Les mesures incitatives se multiplient là où on peine à convaincre les indécis et les récalcitrants à se faire vacciner contre le Covid-19. Comment orienter le comportement de ces individus et les aider à franchir le pas? Carottes et bâtons sont des outils au service de l’efficacité des politiques publiques. Pas question de contraindre, c’est la politique de la carotte qui est partout mise en œuvre. Donuts, bières, bons dans les supermarchés, avantages financiers, billets de baseball, cannabis, rien ne choque, tout est bon pour inciter à l’injection. «C’est le prix de la sortie de crise», clament les uns, «prime à l’incivisme», «prostitution vaccinale», rétorquent d’autres.

Mais attention à l’effet contreproductif de ces démarches incitatives, met en garde Gérald Bronner. Le sociologue appelle à la prudence lorsqu’on use d’incitations en matière de santé publique. «En gratifiant ceux qui accepteront de se faire vacciner, on peut aussi donner l’impression qu’il s’agit d’une forme de compensation pour le risque pris, ou encore dégrader la fierté que l’on peut avoir de se faire vacciner pour le bien commun» estimait-il dans Le Monde en mai 2021.

Flasques

«Si t’as pas une flasque quand tu cours ou fais du trail, t’es largué!» Fini la gourde dans une poche de son sac à dos. La gourde a quitté les sentiers pédestres pour devenir urbaine. Exhibée dans d’élégants petits sacs, elle s’est muée en accessoire mode.

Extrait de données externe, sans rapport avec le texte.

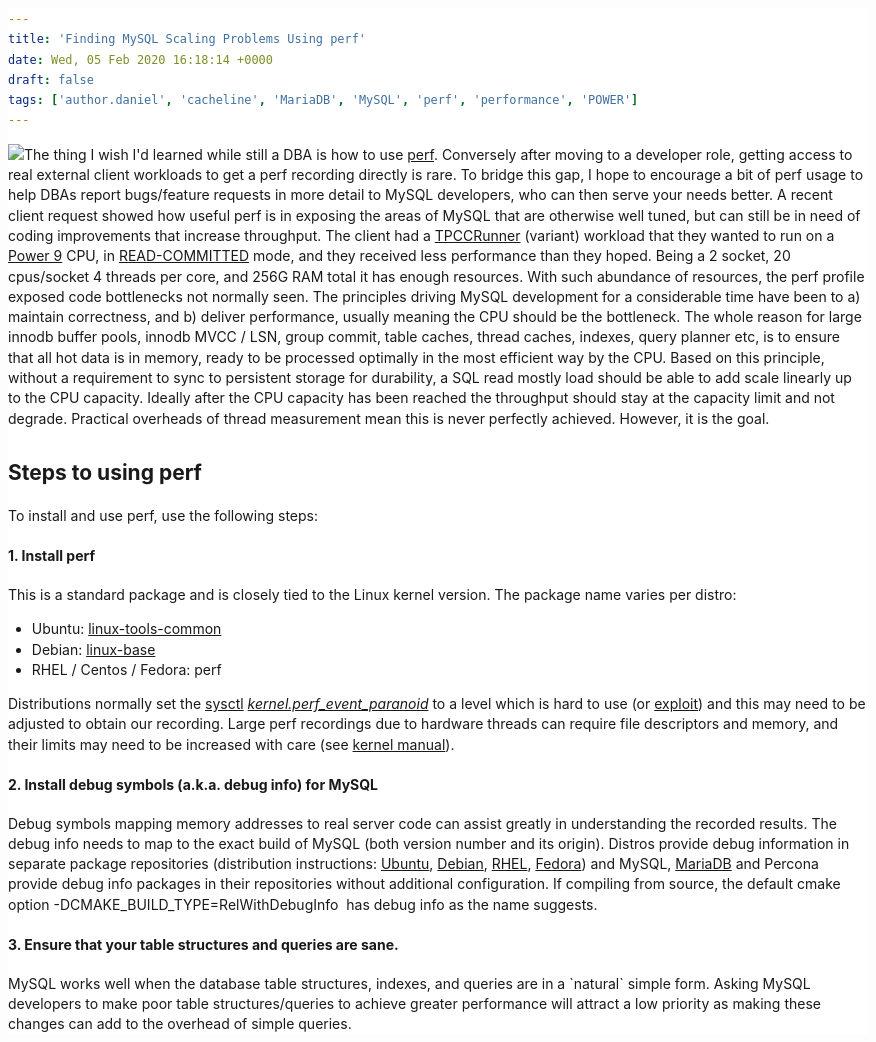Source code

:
```yaml
---
title: 'Finding MySQL Scaling Problems Using perf'
date: Wed, 05 Feb 2020 16:18:14 +0000
draft: false
tags: ['author.daniel', 'cacheline', 'MariaDB', 'MySQL', 'perf', 'performance', 'POWER']
---
```


![](https://www.percona.com/community-blog/wp-content/uploads/2020/01/ricardo-gomez-angel-87vUJY3ntyI-unsplash-300x148.jpg)The thing I wish I'd learned while still a DBA is how to use [perf](https://perf.wiki.kernel.org/index.php/Main_Page). Conversely after moving to a developer role, getting access to real external client workloads to get a perf recording directly is rare. To bridge this gap, I hope to encourage a bit of perf usage to help DBAs report bugs/feature requests in more detail to MySQL developers, who can then serve your needs better. A recent client request showed how useful perf is in exposing the areas of MySQL that are otherwise well tuned, but can still be in need of coding improvements that increase throughput. The client had a [TPCCRunner](https://sourceforge.net/projects/tpccruner/) (variant) workload that they wanted to run on a [Power 9](https://www.ibm.com/it-infrastructure/power/power9) CPU, in [READ-COMMITTED](https://dev.mysql.com/doc/refman/5.7/en/innodb-transaction-isolation-levels.html#isolevel_read-committed) mode, and they received less performance than they hoped. Being a 2 socket, 20 cpus/socket 4 threads per core, and 256G RAM total it has enough resources. With such abundance of resources, the perf profile exposed code bottlenecks not normally seen. The principles driving MySQL development for a considerable time have been to a) maintain correctness, and b) deliver performance, usually meaning the CPU should be the bottleneck. The whole reason for large innodb buffer pools, innodb MVCC / LSN, group commit, table caches, thread caches, indexes, query planner etc, is to ensure that all hot data is in memory, ready to be processed optimally in the most efficient way by the CPU. Based on this principle, without a requirement to sync to persistent storage for durability, a SQL read mostly load should be able to add scale linearly up to the CPU capacity. Ideally after the CPU capacity has been reached the throughput should stay at the capacity limit and not degrade. Practical overheads of thread measurement mean this is never perfectly achieved. However, it is the goal.

Steps to using perf
-------------------

To install and use perf, use the following steps:

#### 1\. Install perf

This is a standard package and is closely tied to the Linux kernel version. The package name varies per distro:

*   Ubuntu: [linux-tools-common](https://packages.ubuntu.com/bionic/linux-tools-common)
*   Debian: [linux-base](https://packages.debian.org/buster/linux-base)
*   RHEL / Centos / Fedora: perf

Distributions normally set the [sysctl](http://man7.org/linux/man-pages/man8/sysctl.8.html) [_kernel.perf\_event\_paranoid_](https://www.kernel.org/doc/html/latest/admin-guide/sysctl/kernel.html#perf-event-paranoid) to a level which is hard to use (or [exploit](https://www.kernel.org/doc/html/latest/admin-guide/perf-security.html)) and this may need to be adjusted to obtain our recording. Large perf recordings due to hardware threads can require file descriptors and memory, and their limits may need to be increased with care (see [kernel manual](https://www.kernel.org/doc/html/latest/admin-guide/perf-security.html#perf-events-perf-resource-control)).

#### 2\. Install debug symbols (a.k.a. debug info) for MySQL

Debug symbols mapping memory addresses to real server code can assist greatly in understanding the recorded results. The debug info needs to map to the exact build of MySQL (both version number and its origin). Distros provide debug information in separate package repositories (distribution instructions: [Ubuntu](https://wiki.ubuntu.com/Debug%20Symbol%20Packages), [Debian](https://wiki.debian.org/AutomaticDebugPackages), [RHEL](https://access.redhat.com/solutions/9907), [Fedora](https://fedoraproject.org/wiki/StackTraces#What_are_debuginfo_rpms.2C_and_how_do_I_get_them.3F)) and MySQL, [MariaDB](https://mariadb.com/kb/en/library/how-to-produce-a-full-stack-trace-for-mysqld/#installing-debug-info-packages-on-linux) and Percona provide debug info packages in their repositories without additional configuration. If compiling from source, the default cmake option \-DCMAKE\_BUILD\_TYPE=RelWithDebugInfo  has debug info as the name suggests.

#### 3\. Ensure that your table structures and queries are sane.

MySQL works well when the database table structures, indexes, and queries are in a \`natural\` simple form. Asking MySQL developers to make poor table structures/queries to achieve greater performance will attract a low priority as making these changes can add to the overhead of simple queries.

Une occasion à saisir pour la remplacer et innover en matière d’hydratation des sportifs d’endurance. L’heure est venue de renouveler leur équipement en optant pour les nouveaux sacs et gilets d’hydratation. Ceux-ci n’ont plus de filets latéraux destinés aux gourdes mais des dispositifs à même d’accueillir des flasques souples.

Une flasque est un récipient plat, longtemps destiné à contenir de l’eau-de-vie. Devenue souple et légère, car conçue en matière synthétique, elle maintient désormais en vie des sportifs qui la remplissent de boisson énergétique. Une ombre au tableau: son odeur de plastique qui suscite de nombreux échanges sur les réseaux sociaux. Vinaigre et bicarbonate l’élimineraient. A moins qu’elle ne soit le fruit de la nostalgie des gourdes inodores en acier inoxydable!